Le travail, très sérieux méthodologiquement, de l'équipe canadienne qui signe est une première. Entre 1988 et 1994, les chercheurs ont rassemblé un effectif de plus de 14 000 personnes de 20 ans et plus, au sein d’un échantillon représentatif de la population américaine, et l’ont suivi jusqu’à la fin de l’année 2011. Et ont renseigné le taux de plomb présent dans leur sang, y compris quand il était plus faible que 5 microgrammes par décilitre (µg/dL), le taux jugé toxique. Philip J. Landrigan, épidémiologiste à l’école de médecine du Mont Sinai à New York, signe un article paru en complément de cette étude, qu'il considère comme un véritable tournant.  

L'équipe de Bruce a travaillé sur des données de très haute qualité, collectées auprès de 14 000 adultes, pendant plus de 20 ans, par le Centre américain pour le Contrôle et la Prévention des Maladies (le CDC). Ils ont regardé d’une part le taux de plomb dans le sang détecté chez les sujets, et ils l’ont rapporté au risque de développer des maladies cardiovasculaires ou une insuffisance rénale. Et ils ont découvert qu'il y a une corrélation évidente entre le taux de plomb et le risque de développer ces maladies : plus ce taux est important,  plus le risque est élevé. Et le lien est évident, même à des taux très faibles de plomb dans le sang. C’est une découverte très importante, qui va dans le sens des rapports de l’OMS, qui nous dit depuis plusieurs années qu'il n'existe pas de niveau non toxique de plomb dans le sang.  Le seul taux non toxique de plomb dans le sang, c’est zéro !

Et ce qu'il y a de plus surprenant dans ces résultats, c'est l'ampleur du phénomène : nous savions que le plomb est toxique pour le cœur, pour les vaisseaux, pour le cerveau chez les jeunes enfants, mais cette étude confirme que c'est vrai, même à des taux d'exposition très faibles. 
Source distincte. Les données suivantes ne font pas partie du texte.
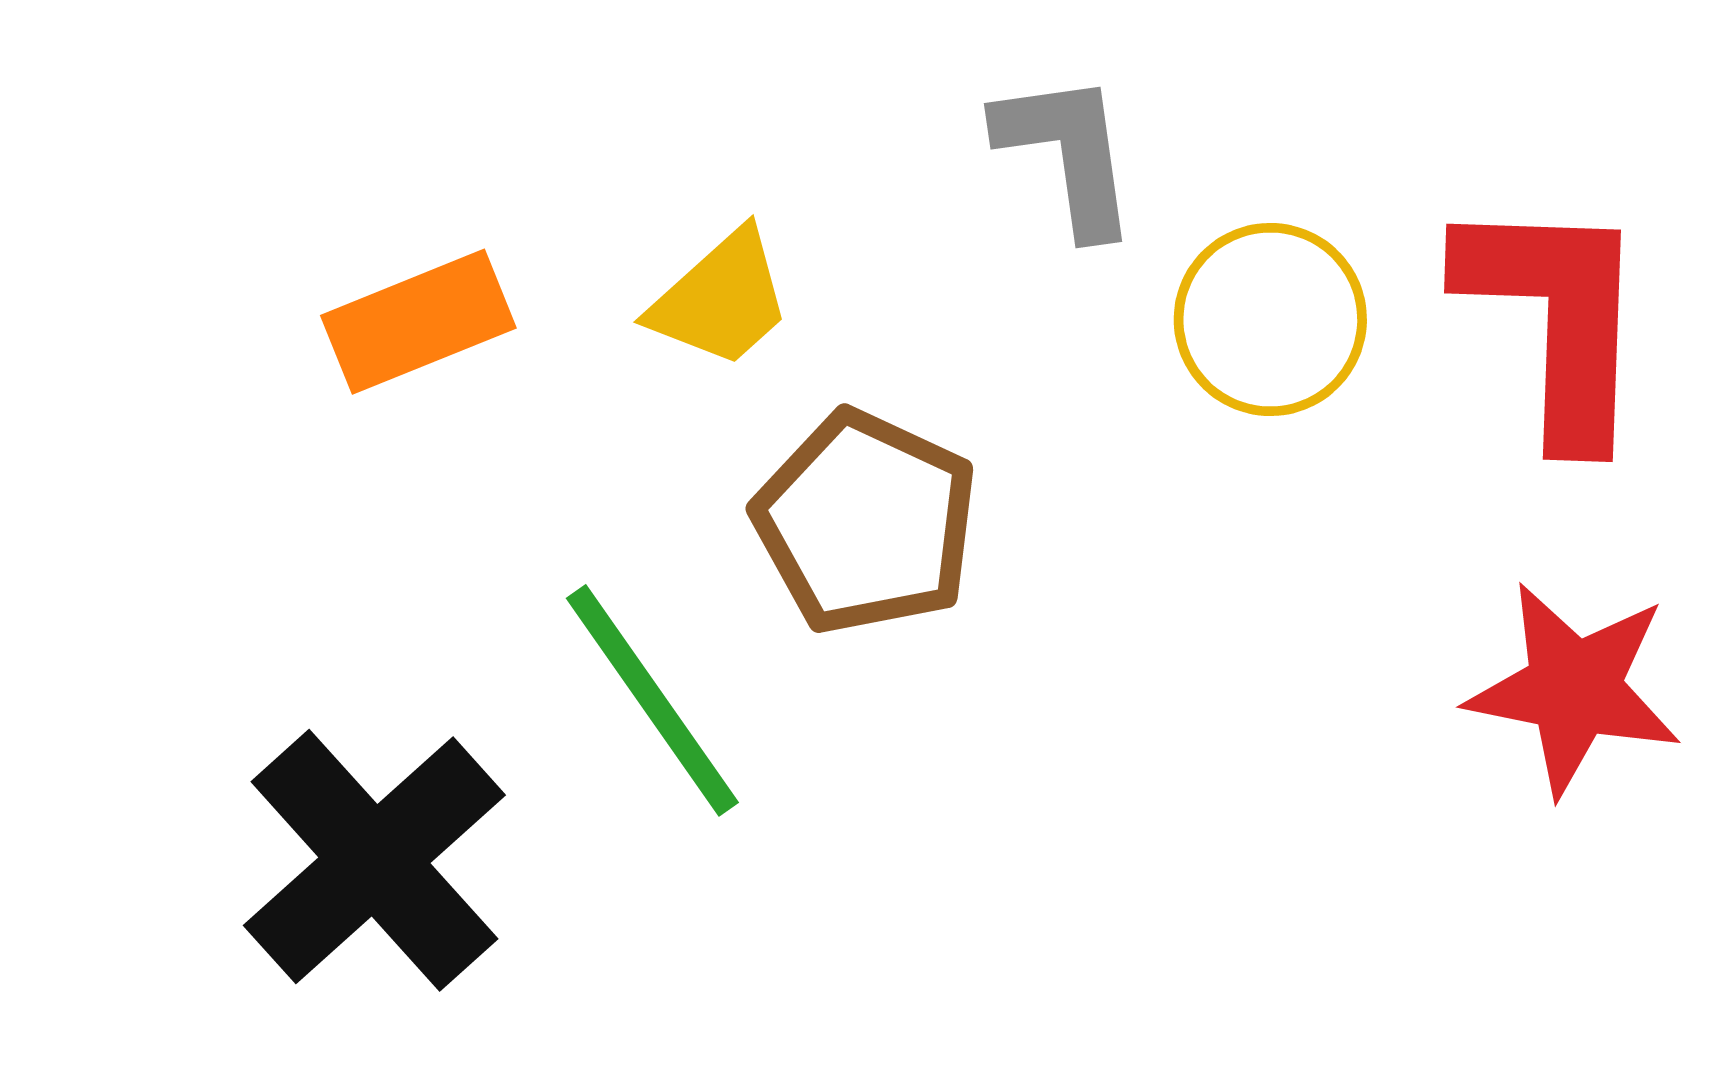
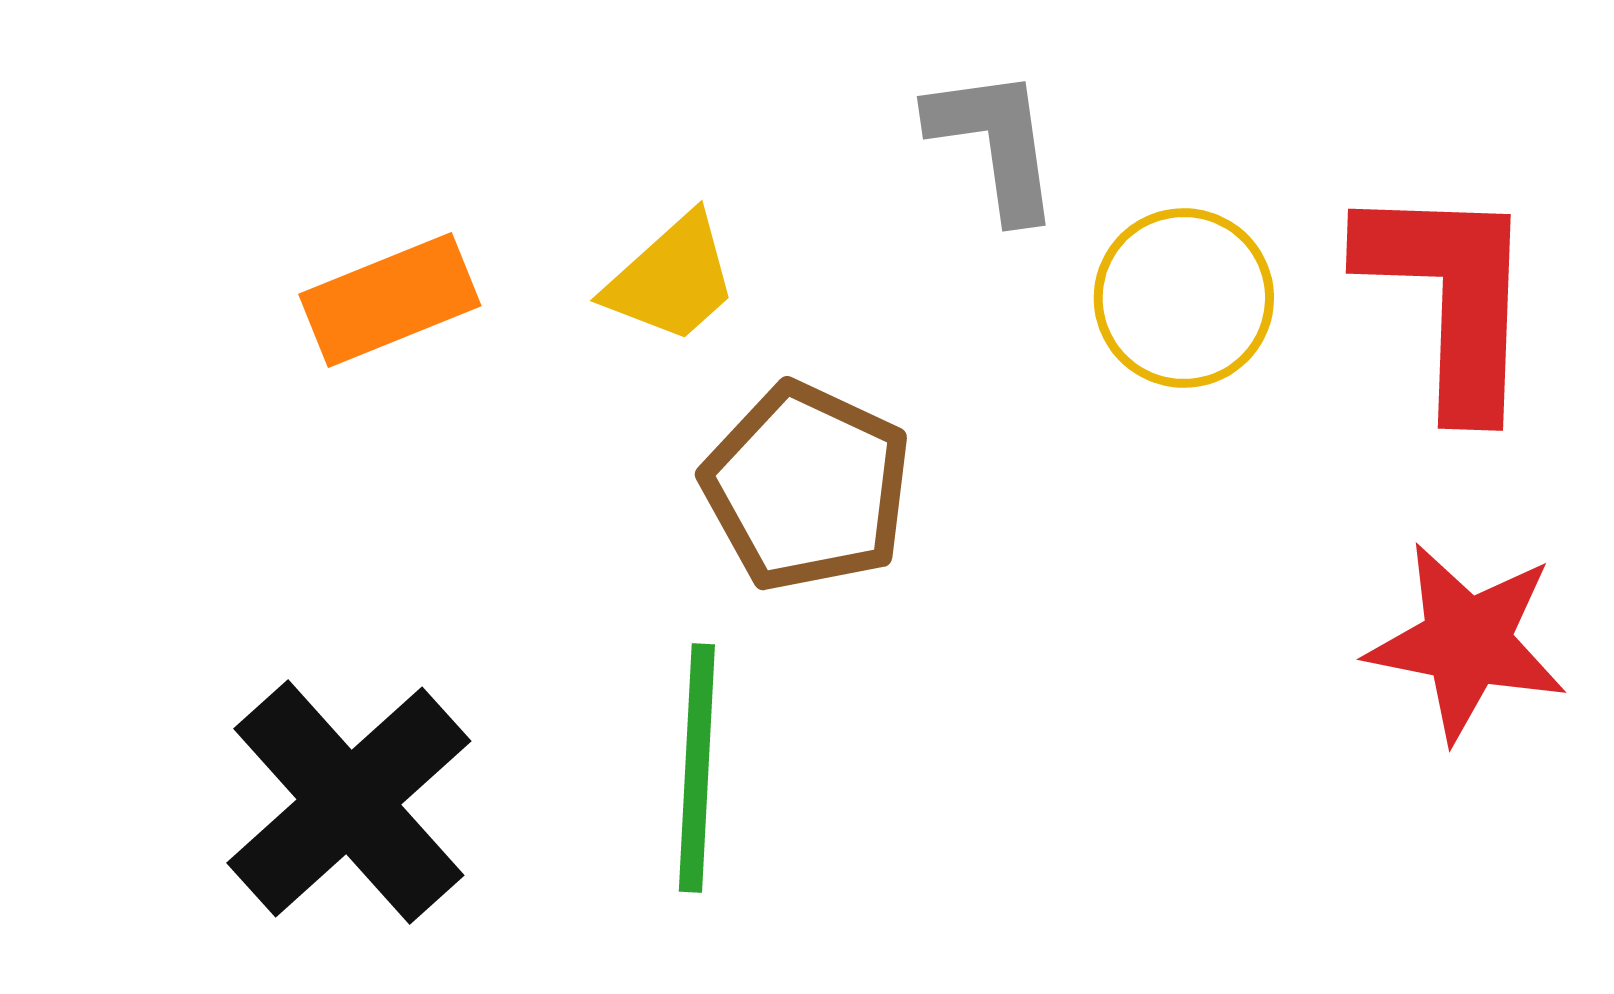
green line: (652, 700) -> (697, 768), moved, turned 38

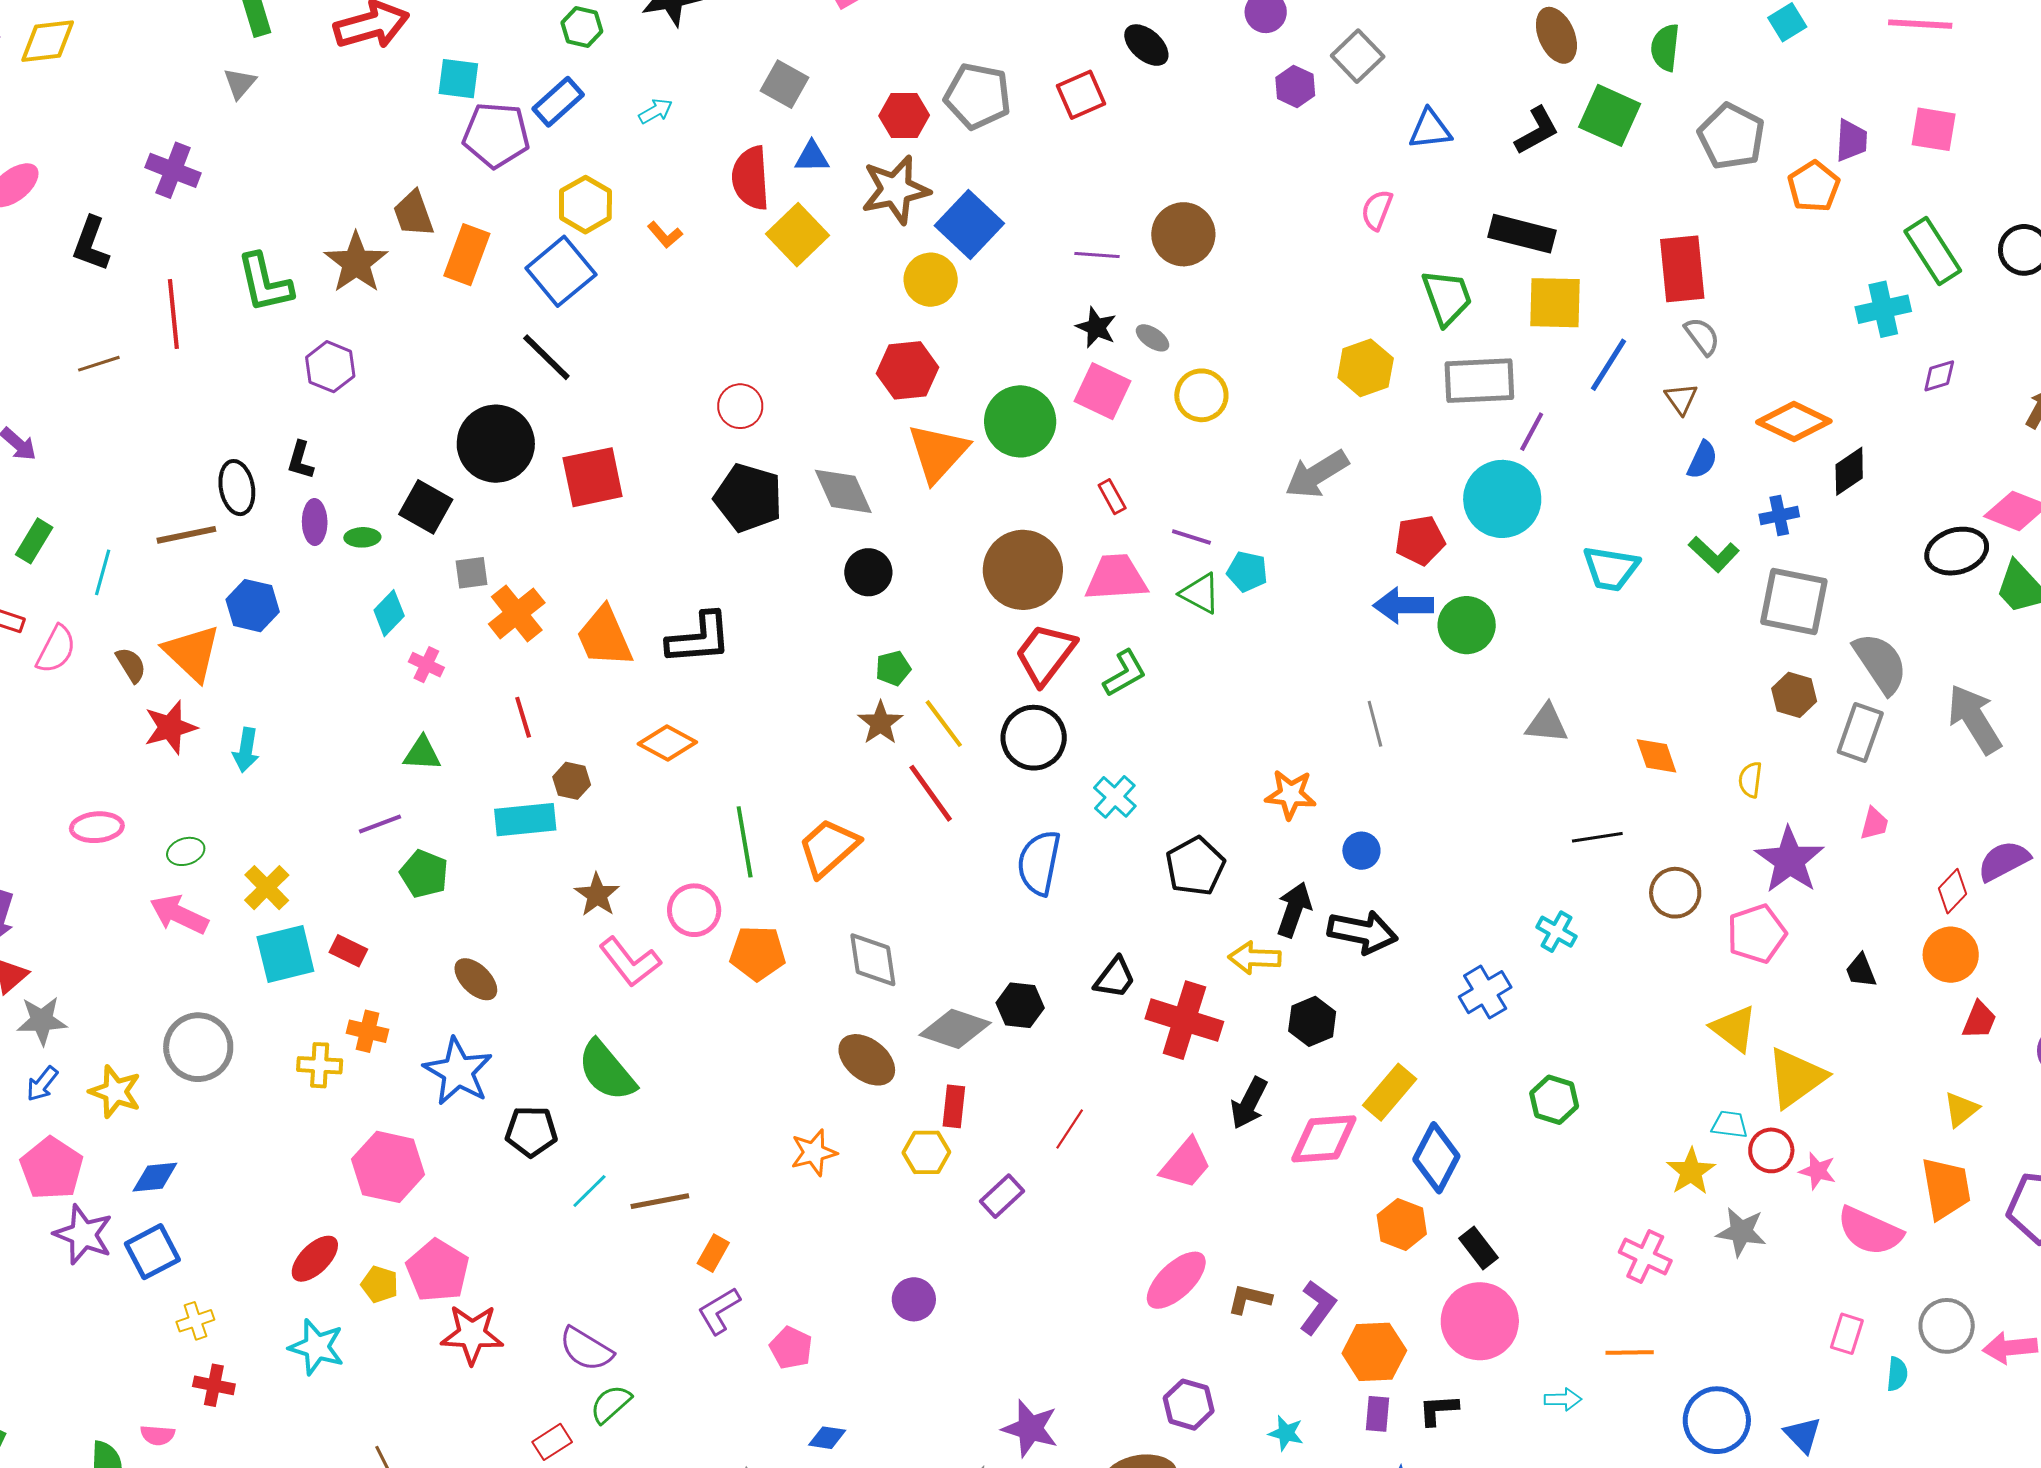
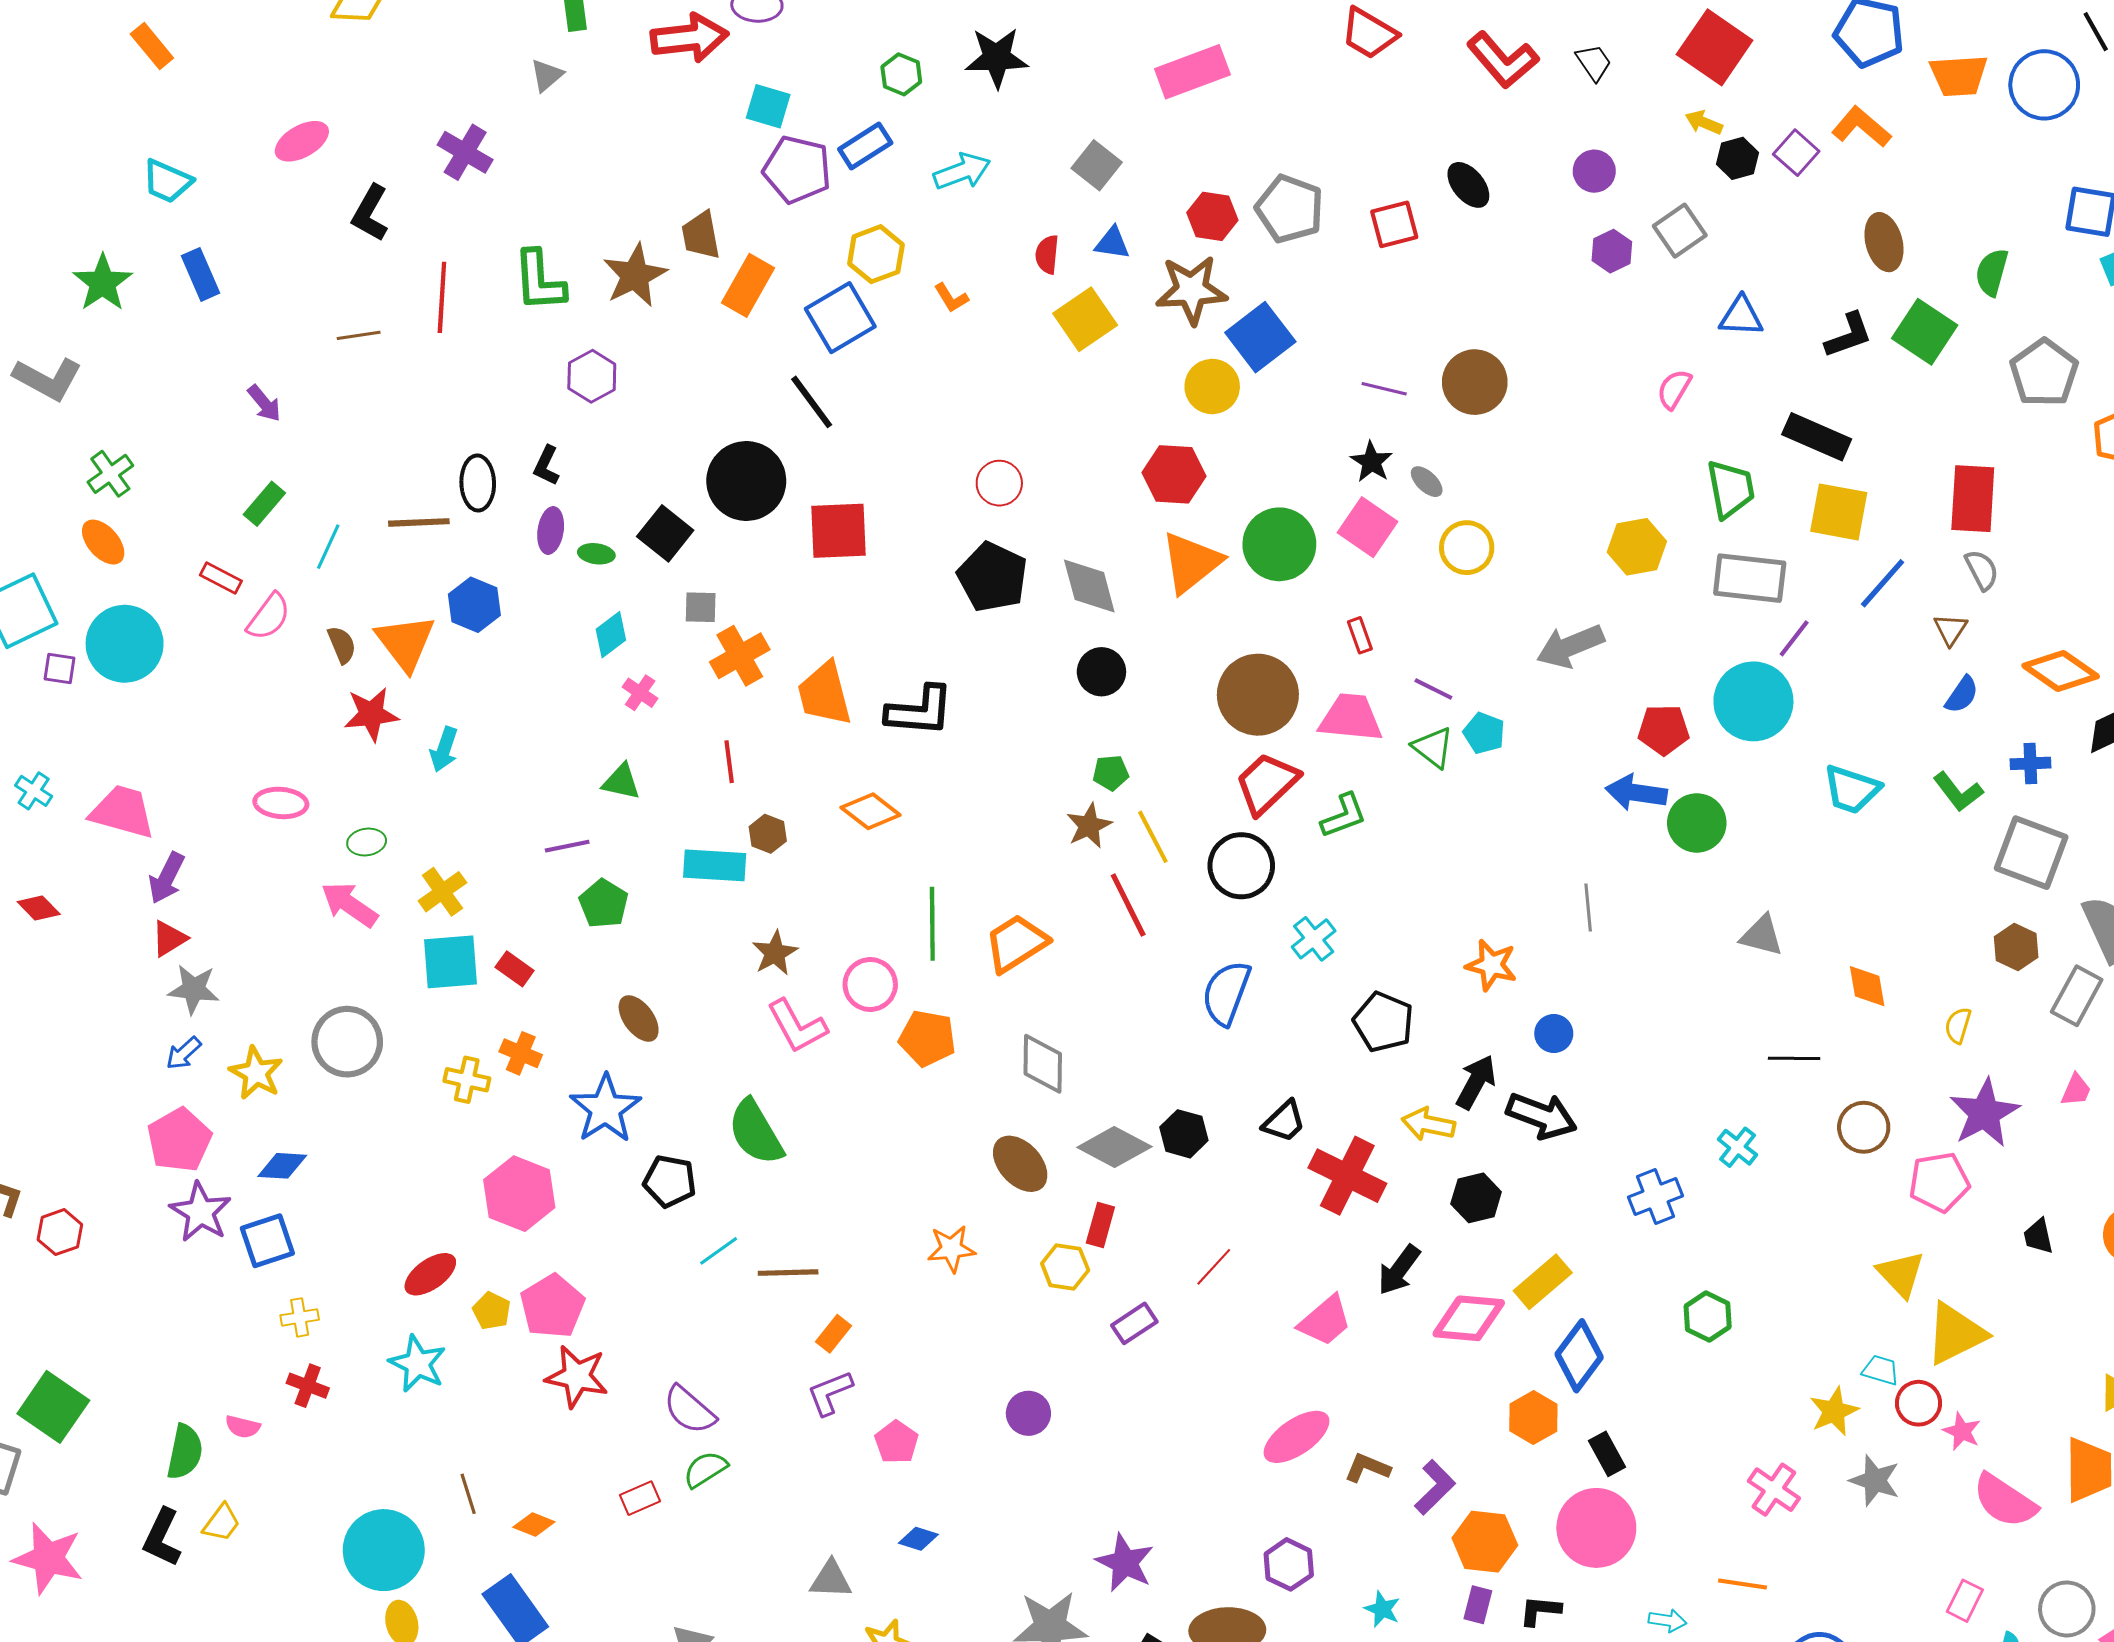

Au total l’étude estime que près de de 400 000 décès seraient imputables  au plomb chaque année aux Etats-Unis. Un chiffre qui décuple les estimations connues jusqu'ici. Par comparaison, l’étude annuelle sur le fardeau mondial des maladies pour 2015 évaluait à 558 000 décès au niveau mondial la mortalité attribuable au plomb, en ne prenant en compte que les morts adultes. La létalité du plomb serait donc aussi importante que celle du tabac, du diabète ou de la sédentarité, selon cette étude. Même si elle confirme des intuitions scientifiques, il faut que ses conclusions soient dormais appuyées par quatre études estime Philip J. Landrigan, et le plus rapidement possible, pour donner du crédit à ces résultats . 

Bien sûr , ce sont des résultats que les gens vont questionner,  en disant « mais comment un phénomène d'une telle ampleur a-t-il pu être ignoré pendant si longtemps ? ». Les sceptiques nous diront que les études de population ne prouvent jamais rien. Mais je pense que c’est une position intenable. C’était d'ailleurs celle de l'industrie du tabac pendant de longues années face aux chiffres sur les cancers du poumon.  Il est évidemment capital que d'autres études examinent cette question, mais si cette découverte devait se confirmer dans les années qui viennent, elle aurait de grandes conséquences sur la manière dont on organise la prévention des maladies cardio-vasculaires.

Et puis il faut rappeler qu’au cours du siècle dernier,  l'utilisation du plomb a augmenté de manière exponentielle : il est présent absolument partout dans la biosphère ! La principale source de plomb a pendant longtemps été l'essence ;  ce n'est plus le cas, mais on trouve aujourd'hui du plomb partout : dans les batteries de voiture, dans les cosmétiques... Et cette étude nous rappelle que nous ne sommes pas biologiquement équipés pour supporter une telle exposition. Nous devons trouver des alternatives non toxiques au plomb, et amorcer une politique très agressive pour diminuer drastiquement cette pollution partout dans le monde.